Excellent correction was achieved for the investigated range of displacements, indicated by good visual agreement with the static data. 10-15% improvement in SSIM was attained for 2-4 mm motions. The compensation was robust against increasing motion (4% decrease in SSIM across the investigated range, compared to 14% with no compensation).
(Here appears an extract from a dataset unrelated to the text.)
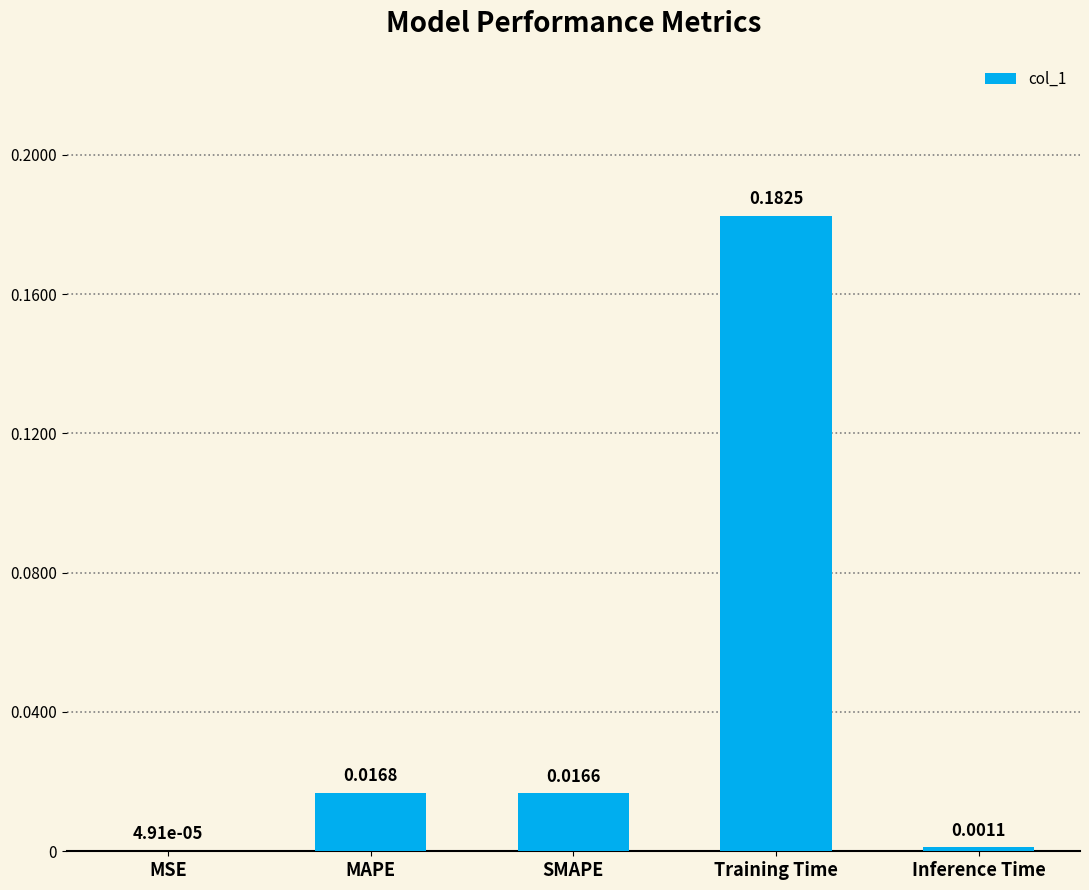

At which category does the chart reach its peak across all series?

Training Time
Consistent performance was achieved across a range of noise levels. Significant mitigation of artifacts was shown in patient data.
The results indicate feasibility of image-based motion correction in extremities CBCT without the need for a priori motion models, external trackers, or fiducials.
四肢锥形束CT(CBCT)提供了高空间分辨率,但其定量准确性可能会受到患者亚毫米级非自主运动的挑战,而这种运动无法通过简单的外部固定方法消除。我们研究了一种基于图像清晰度多分量度量的两步迭代运动补偿方法。
考虑特定感兴趣区域内的局部刚体运动,该方法支持应用于多个局部刚体区域。通过最大化一个具有三个分量的成本函数来估计运动:一个鼓励图像清晰度的梯度度量、一个有利于高对比度并惩罚条纹的熵项,以及一个鼓励平滑运动的惩罚项。运动补偿包括对总体运动的初始粗略估计,然后使用高分辨率重建估计精细尺度位移。该方法在模拟中进行了评估,将合成运动(1 - 4毫米)应用于在基于CMOS的CBCT测试平台上获得的腕部容积数据。结构相似性指数(SSIM)量化了运动补偿后数据与静态数据之间的一致性。该算法还在来自专用四肢CBCT的受运动污染的患者扫描数据上进行了测试。
在所研究的位移范围内实现了出色的校正,与静态数据在视觉上具有良好的一致性。对于2 - 4毫米的运动,SSIM提高了10 - 15%。该补偿对于增加的运动具有鲁棒性(在所研究的范围内,SSIM下降4%,而无补偿时为14%)。在一系列噪声水平下都实现了一致的性能。在患者数据中显示出伪影得到了显著减轻。
结果表明在四肢CBCT中基于图像的运动校正具有可行性,无需先验运动模型、外部跟踪器或基准标记。